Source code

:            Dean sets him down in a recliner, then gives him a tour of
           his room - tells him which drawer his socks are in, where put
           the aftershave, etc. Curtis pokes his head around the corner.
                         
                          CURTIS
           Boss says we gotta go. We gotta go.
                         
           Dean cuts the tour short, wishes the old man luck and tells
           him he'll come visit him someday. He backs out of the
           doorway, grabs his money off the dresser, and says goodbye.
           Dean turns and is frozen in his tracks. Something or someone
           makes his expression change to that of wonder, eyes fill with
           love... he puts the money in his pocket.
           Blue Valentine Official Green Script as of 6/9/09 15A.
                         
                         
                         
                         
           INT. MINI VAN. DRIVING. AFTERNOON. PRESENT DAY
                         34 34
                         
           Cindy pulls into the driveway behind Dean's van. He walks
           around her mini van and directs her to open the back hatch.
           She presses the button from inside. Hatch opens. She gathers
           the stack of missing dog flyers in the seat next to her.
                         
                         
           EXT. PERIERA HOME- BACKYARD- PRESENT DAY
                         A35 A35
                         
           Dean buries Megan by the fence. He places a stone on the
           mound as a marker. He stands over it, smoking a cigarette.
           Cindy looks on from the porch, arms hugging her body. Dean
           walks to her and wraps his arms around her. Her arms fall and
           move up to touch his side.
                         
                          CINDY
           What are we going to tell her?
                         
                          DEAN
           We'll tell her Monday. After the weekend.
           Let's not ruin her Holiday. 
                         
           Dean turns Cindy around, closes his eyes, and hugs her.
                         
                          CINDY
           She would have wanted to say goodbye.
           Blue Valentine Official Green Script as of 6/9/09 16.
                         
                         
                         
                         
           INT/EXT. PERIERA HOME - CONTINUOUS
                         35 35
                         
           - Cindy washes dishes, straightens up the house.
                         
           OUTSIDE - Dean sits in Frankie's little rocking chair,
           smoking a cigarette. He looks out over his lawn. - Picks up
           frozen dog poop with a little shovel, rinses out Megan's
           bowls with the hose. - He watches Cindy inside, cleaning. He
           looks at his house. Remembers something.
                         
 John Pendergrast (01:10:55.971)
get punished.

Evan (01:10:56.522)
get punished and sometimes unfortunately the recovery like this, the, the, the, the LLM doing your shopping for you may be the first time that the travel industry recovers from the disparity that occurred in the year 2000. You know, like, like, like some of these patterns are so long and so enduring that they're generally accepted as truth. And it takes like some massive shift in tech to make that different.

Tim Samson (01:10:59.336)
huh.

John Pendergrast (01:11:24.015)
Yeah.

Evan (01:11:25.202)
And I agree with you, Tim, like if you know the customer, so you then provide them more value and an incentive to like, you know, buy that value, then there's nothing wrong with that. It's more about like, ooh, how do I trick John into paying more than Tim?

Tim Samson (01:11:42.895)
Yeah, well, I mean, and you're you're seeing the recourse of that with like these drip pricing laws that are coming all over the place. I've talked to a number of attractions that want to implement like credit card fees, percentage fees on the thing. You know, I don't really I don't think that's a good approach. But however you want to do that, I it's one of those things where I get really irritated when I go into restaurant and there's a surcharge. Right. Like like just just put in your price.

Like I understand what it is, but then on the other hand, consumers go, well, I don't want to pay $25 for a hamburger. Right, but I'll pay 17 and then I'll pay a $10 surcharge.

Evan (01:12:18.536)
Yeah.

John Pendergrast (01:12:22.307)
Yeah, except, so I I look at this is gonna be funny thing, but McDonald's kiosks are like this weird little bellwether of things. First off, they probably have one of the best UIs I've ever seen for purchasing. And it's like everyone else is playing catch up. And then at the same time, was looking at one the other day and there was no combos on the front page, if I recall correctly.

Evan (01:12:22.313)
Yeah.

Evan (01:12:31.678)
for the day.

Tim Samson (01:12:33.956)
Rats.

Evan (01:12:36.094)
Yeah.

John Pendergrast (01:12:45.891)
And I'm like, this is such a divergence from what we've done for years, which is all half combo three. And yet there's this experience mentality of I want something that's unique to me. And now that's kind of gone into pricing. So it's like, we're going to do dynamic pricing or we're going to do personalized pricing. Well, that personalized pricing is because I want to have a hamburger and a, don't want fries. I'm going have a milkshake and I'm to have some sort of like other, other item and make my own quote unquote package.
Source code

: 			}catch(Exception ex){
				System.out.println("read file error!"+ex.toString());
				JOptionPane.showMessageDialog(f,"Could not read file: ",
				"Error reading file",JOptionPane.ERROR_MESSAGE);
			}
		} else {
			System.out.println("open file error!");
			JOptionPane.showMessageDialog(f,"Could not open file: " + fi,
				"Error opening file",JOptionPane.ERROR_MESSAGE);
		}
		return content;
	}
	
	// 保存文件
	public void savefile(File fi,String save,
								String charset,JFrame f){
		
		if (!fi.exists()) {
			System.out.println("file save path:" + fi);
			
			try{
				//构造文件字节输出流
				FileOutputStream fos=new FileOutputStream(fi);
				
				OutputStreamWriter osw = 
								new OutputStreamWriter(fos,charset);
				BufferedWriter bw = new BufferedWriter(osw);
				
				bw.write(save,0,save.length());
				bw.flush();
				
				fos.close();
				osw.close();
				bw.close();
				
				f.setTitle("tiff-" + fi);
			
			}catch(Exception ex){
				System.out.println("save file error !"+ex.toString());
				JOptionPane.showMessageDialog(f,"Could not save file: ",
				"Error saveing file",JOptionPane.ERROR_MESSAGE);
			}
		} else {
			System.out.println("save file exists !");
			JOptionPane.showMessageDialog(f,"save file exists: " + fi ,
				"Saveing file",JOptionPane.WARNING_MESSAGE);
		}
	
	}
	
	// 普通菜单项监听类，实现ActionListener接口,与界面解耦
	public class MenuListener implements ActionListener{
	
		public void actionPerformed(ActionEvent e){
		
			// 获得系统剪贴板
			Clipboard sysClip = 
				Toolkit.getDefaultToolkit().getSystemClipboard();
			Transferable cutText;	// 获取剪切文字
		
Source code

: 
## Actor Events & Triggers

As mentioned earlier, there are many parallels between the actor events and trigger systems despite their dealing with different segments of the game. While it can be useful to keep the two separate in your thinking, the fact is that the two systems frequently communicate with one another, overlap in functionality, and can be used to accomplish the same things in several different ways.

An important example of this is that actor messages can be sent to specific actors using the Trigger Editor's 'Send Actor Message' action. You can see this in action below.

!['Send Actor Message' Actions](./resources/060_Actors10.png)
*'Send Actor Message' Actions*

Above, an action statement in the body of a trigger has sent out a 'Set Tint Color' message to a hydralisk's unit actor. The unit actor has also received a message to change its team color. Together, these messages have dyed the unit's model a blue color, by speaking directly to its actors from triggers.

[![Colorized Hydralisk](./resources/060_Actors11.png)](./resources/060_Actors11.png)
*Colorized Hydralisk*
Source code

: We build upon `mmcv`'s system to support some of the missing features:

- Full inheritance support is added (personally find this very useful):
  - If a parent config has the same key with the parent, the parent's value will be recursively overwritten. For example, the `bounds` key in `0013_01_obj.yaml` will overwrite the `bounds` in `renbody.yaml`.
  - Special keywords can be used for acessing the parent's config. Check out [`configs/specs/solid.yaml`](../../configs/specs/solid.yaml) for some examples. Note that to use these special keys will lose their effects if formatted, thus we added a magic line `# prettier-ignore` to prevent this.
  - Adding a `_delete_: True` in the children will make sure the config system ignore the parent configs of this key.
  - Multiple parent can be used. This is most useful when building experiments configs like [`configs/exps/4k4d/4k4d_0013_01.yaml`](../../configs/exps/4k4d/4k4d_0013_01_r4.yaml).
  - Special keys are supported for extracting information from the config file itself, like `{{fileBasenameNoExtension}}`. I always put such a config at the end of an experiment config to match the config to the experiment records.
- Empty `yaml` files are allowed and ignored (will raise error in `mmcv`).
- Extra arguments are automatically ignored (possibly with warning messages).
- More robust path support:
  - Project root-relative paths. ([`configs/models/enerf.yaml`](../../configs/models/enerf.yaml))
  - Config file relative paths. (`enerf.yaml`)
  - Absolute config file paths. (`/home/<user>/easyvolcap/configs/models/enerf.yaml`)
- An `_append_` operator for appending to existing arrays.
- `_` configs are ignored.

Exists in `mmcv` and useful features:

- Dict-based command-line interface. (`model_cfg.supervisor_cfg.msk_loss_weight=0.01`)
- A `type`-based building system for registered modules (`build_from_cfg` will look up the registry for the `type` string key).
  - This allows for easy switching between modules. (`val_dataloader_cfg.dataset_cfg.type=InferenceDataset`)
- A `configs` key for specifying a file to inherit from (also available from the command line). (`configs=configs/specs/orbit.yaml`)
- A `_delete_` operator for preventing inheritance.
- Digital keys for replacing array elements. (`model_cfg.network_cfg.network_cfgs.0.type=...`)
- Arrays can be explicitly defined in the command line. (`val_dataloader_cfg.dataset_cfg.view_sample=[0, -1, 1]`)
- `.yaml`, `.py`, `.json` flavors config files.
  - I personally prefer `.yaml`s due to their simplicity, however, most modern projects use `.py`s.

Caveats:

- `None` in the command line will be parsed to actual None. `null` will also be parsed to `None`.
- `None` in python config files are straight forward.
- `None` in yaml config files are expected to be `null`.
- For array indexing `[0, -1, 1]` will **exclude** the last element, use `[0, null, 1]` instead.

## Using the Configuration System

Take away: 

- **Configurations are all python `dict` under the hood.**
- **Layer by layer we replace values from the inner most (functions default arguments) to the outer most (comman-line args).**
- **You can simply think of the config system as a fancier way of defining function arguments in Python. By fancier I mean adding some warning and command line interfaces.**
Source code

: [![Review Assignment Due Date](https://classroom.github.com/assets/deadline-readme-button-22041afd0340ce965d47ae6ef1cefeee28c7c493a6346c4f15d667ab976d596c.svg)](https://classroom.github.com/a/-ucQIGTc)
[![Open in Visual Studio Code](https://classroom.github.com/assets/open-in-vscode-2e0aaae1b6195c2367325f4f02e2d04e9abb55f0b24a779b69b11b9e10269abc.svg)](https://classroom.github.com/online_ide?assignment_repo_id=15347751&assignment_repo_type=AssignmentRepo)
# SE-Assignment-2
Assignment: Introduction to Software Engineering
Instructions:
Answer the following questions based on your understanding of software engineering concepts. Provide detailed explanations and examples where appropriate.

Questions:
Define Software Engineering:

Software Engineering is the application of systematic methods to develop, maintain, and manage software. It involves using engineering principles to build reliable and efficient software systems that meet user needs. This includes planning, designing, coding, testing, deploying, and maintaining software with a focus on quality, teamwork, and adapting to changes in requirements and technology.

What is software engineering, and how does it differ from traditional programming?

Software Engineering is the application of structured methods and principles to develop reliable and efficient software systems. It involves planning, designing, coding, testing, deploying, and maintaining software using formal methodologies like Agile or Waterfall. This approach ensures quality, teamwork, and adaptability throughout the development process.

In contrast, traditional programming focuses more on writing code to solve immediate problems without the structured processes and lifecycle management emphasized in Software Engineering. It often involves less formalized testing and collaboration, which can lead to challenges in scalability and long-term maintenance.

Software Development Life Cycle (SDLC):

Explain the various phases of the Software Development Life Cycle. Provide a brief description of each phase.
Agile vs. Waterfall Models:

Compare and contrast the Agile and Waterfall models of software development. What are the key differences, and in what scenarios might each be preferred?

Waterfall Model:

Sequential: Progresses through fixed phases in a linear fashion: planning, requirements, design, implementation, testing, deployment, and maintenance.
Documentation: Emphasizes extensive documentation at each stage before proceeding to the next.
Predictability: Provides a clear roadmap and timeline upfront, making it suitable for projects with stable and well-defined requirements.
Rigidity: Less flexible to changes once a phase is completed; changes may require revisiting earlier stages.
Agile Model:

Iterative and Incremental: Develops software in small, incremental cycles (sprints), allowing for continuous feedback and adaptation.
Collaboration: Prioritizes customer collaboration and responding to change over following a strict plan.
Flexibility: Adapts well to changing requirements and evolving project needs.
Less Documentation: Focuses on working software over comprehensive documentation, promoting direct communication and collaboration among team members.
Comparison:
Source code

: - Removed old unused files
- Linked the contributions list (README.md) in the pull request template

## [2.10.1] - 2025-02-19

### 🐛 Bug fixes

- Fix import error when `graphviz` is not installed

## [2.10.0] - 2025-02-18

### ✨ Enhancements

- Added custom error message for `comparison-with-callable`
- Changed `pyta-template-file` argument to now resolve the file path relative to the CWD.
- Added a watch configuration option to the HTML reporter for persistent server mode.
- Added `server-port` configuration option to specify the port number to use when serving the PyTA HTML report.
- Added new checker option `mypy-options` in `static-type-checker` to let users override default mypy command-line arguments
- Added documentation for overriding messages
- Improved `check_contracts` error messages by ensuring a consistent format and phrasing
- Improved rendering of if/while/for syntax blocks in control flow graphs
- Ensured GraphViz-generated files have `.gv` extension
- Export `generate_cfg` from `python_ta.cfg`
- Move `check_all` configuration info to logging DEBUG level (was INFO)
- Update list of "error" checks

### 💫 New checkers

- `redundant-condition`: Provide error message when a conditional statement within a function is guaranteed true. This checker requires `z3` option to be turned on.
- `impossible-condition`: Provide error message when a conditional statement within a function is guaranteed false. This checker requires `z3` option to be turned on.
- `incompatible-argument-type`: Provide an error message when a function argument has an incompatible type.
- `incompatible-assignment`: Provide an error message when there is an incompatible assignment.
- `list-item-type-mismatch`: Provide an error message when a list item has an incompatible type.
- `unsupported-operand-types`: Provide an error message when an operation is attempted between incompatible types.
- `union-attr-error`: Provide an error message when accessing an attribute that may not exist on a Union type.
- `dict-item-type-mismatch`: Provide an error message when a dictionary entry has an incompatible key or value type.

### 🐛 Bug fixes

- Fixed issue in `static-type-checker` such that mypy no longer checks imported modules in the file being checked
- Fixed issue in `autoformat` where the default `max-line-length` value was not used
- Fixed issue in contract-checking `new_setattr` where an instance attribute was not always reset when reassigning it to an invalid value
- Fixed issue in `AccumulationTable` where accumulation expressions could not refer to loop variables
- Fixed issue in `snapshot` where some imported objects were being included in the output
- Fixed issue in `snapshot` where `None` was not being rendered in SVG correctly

+ + +

▸ Task to carry out
If a line falls between the first line of the records and the line containing "Blue Valentine Official Green Script as of 6/9/09 16.", inclusive, repeat it exactly; leave out all others.

▸ Response box
Source code

:            Dean sets him down in a recliner, then gives him a tour of
           his room - tells him which drawer his socks are in, where put
           the aftershave, etc. Curtis pokes his head around the corner.
                         
                          CURTIS
           Boss says we gotta go. We gotta go.
                         
           Dean cuts the tour short, wishes the old man luck and tells
           him he'll come visit him someday. He backs out of the
           doorway, grabs his money off the dresser, and says goodbye.
           Dean turns and is frozen in his tracks. Something or someone
           makes his expression change to that of wonder, eyes fill with
           love... he puts the money in his pocket.
           Blue Valentine Official Green Script as of 6/9/09 15A.
                         
                         
                         
                         
           INT. MINI VAN. DRIVING. AFTERNOON. PRESENT DAY
                         34 34
                         
           Cindy pulls into the driveway behind Dean's van. He walks
           around her mini van and directs her to open the back hatch.
           She presses the button from inside. Hatch opens. She gathers
           the stack of missing dog flyers in the seat next to her.
                         
                         
           EXT. PERIERA HOME- BACKYARD- PRESENT DAY
                         A35 A35
                         
           Dean buries Megan by the fence. He places a stone on the
           mound as a marker. He stands over it, smoking a cigarette.
           Cindy looks on from the porch, arms hugging her body. Dean
           walks to her and wraps his arms around her. Her arms fall and
           move up to touch his side.
                         
                          CINDY
           What are we going to tell her?
                         
                          DEAN
           We'll tell her Monday. After the weekend.
           Let's not ruin her Holiday. 
                         
           Dean turns Cindy around, closes his eyes, and hugs her.
                         
                          CINDY
           She would have wanted to say goodbye.
           Blue Valentine Official Green Script as of 6/9/09 16.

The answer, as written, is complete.